From a marketing perspective this blogger wants to take a look at how the recent issue will affect the late president young brother and his party DPP. Let it be known that Peter and the DPP are on the market at the moment. Although official campaigning hasn’t been launched, the party has been trying to sell itself to malawians, enticing them to vote for the party back in power in next years elections. This is a crucial time and any of these issues can massively derail them in their campaign
One American proffessor at University of California David Aaker in 1991 came up with a model that could help any brand (in this case Peter and DPP) work out how best they maximise their value in the face of competitors and customers as such. The brand equity model looks into a brand in four dimensions namely; its awareness, perceived quality, brand association and brand loyalty. It is no doubt that in terms of brand awareness DPP and Peter are well known. They were up until now one of the favourites to win the presidency in the next general election
The revelation of Bingus finances has put a mark on how people perceive DPP. As the party that was in power, these revelations would represent a party that did not put good control and monitoring measures government money which could have created loopholes from where the former president could have done his allegedly dodgy deals.
Suppose one would say, this issue need to be proved before Bingu can be called a thief-however one can never take away the fact that peoples confidence in DPP has been shaken. Their image has been hit by this revelations.

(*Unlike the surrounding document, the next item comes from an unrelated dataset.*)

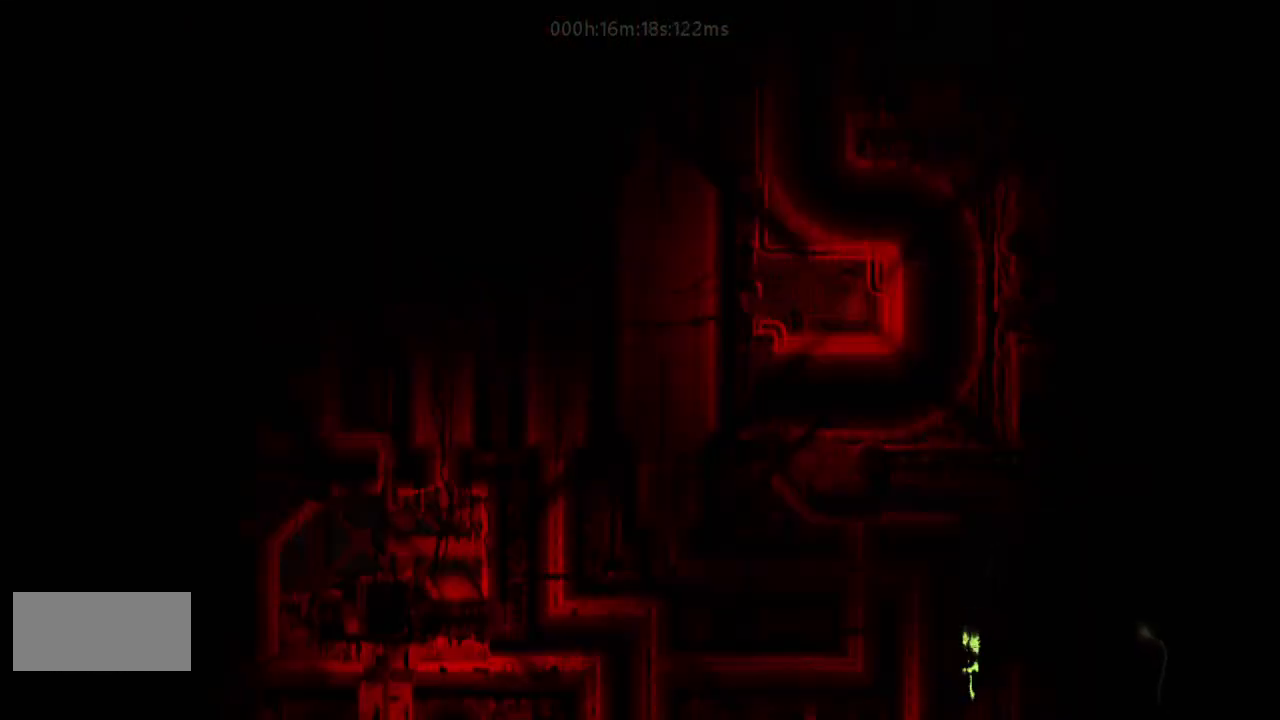
{"keys": ["j", "left"], "events": [[100, "left", "down"], [133, "j", "up"], [267, "j", "down"], [400, "j", "up"], [467, "j", "down"]]}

The many economic hardships Malawians faced during Bingu era and which the effects are still up to now, are painful enough to suggest that they will be forgiving to DPP and Peter if the allegations are to be true. Peter might pay the price for having a Mutharika name. If allegations will come true, not many Malawians will trust another mutharika with the government money.
There have always been concerns on the growing levels of corruption in Malawi. If Bingu really got the money through dubious means, the mutharika name will forever be associated with corruption. Any mention of the name will bring back memories of mk61 billion .
DPP may find itself at the crossroads as it cannot start disassociating itself from Bingu now. The party is built around Bingu values and legacy. They have already had their convention so can never run away from the mutharika name (in peter) representing them as the presidential candidate. All they can hope, is for all this to prove the money legitimately belonged to Bingu. However even if it proves the money was stolen, DPP will have to restategise and rescue their campaign. Saying sorry and rebranding the party as the “new dpp” are just some of the ways they can revert from this disaster.
Dpp is guaranteed that they will have some loyalty, based on malawi electoral profile where people can vote according to tribal lines. However it is the swing votes that wins you the presidency. If DPP and Peter cannot manage this properly they are bound to be punished for the sins committed by their father Bingu.
If I was a DPP strategist, I would accept that all is not well In regards to the party image. But I would have hope that not all is lost. Bingu hasnt been proved that he stole the money and a year is a long time in politics, a quick repositioning of the party is very much possible before the elections next year.